> _WHAT THE EXERCISE ASKS_:
Give back the line below containing "GOLF FITNESS ONLINE" and every later line, exactly.

> _Collected data entries_:

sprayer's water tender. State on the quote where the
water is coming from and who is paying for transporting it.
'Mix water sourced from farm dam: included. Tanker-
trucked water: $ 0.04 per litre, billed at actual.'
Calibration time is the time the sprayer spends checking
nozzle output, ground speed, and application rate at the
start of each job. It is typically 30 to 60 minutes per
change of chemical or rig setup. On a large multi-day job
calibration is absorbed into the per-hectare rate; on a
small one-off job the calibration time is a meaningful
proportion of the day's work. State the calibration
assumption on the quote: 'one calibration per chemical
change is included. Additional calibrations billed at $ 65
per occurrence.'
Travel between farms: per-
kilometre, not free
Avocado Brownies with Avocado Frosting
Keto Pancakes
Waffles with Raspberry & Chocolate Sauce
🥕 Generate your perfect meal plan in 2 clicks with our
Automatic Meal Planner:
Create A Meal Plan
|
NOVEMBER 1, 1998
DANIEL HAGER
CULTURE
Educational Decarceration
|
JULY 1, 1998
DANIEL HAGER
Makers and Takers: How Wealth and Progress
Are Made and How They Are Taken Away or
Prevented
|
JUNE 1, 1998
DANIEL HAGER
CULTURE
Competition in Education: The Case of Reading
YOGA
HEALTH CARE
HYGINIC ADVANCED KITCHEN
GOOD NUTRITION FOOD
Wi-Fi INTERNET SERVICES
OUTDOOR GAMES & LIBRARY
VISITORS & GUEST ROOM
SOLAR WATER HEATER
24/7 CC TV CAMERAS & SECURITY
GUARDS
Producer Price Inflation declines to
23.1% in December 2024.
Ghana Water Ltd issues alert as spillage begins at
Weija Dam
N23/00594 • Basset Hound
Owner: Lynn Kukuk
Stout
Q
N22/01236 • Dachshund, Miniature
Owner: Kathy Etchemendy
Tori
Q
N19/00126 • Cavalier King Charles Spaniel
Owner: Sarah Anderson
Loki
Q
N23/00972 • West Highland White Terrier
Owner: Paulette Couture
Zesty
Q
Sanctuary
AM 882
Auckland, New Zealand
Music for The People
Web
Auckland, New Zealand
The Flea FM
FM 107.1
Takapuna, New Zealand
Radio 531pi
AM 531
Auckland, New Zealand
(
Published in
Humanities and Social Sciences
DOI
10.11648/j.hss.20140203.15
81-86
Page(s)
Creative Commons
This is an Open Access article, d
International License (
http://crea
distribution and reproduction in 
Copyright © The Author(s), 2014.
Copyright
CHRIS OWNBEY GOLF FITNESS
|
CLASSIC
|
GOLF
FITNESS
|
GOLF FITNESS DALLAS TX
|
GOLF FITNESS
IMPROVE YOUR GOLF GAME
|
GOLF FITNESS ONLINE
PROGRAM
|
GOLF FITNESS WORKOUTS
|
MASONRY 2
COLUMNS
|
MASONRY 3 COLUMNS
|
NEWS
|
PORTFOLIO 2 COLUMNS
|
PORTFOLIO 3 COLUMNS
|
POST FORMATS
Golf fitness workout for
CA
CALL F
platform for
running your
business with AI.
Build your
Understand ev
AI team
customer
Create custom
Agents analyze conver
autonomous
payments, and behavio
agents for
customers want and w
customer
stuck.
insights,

> _SOLUTION TO THE PROBLEM_:
GOLF FITNESS ONLINE
PROGRAM
|
GOLF FITNESS WORKOUTS
|
MASONRY 2
COLUMNS
|
MASONRY 3 COLUMNS
|
NEWS
|
PORTFOLIO 2 COLUMNS
|
PORTFOLIO 3 COLUMNS
|
POST FORMATS
Golf fitness workout for
CA
CALL F
platform for
running your
business with AI.
Build your
Understand ev
AI team
customer
Create custom
Agents analyze conver
autonomous
payments, and behavio
agents for
customers want and w
customer
stuck.
insights,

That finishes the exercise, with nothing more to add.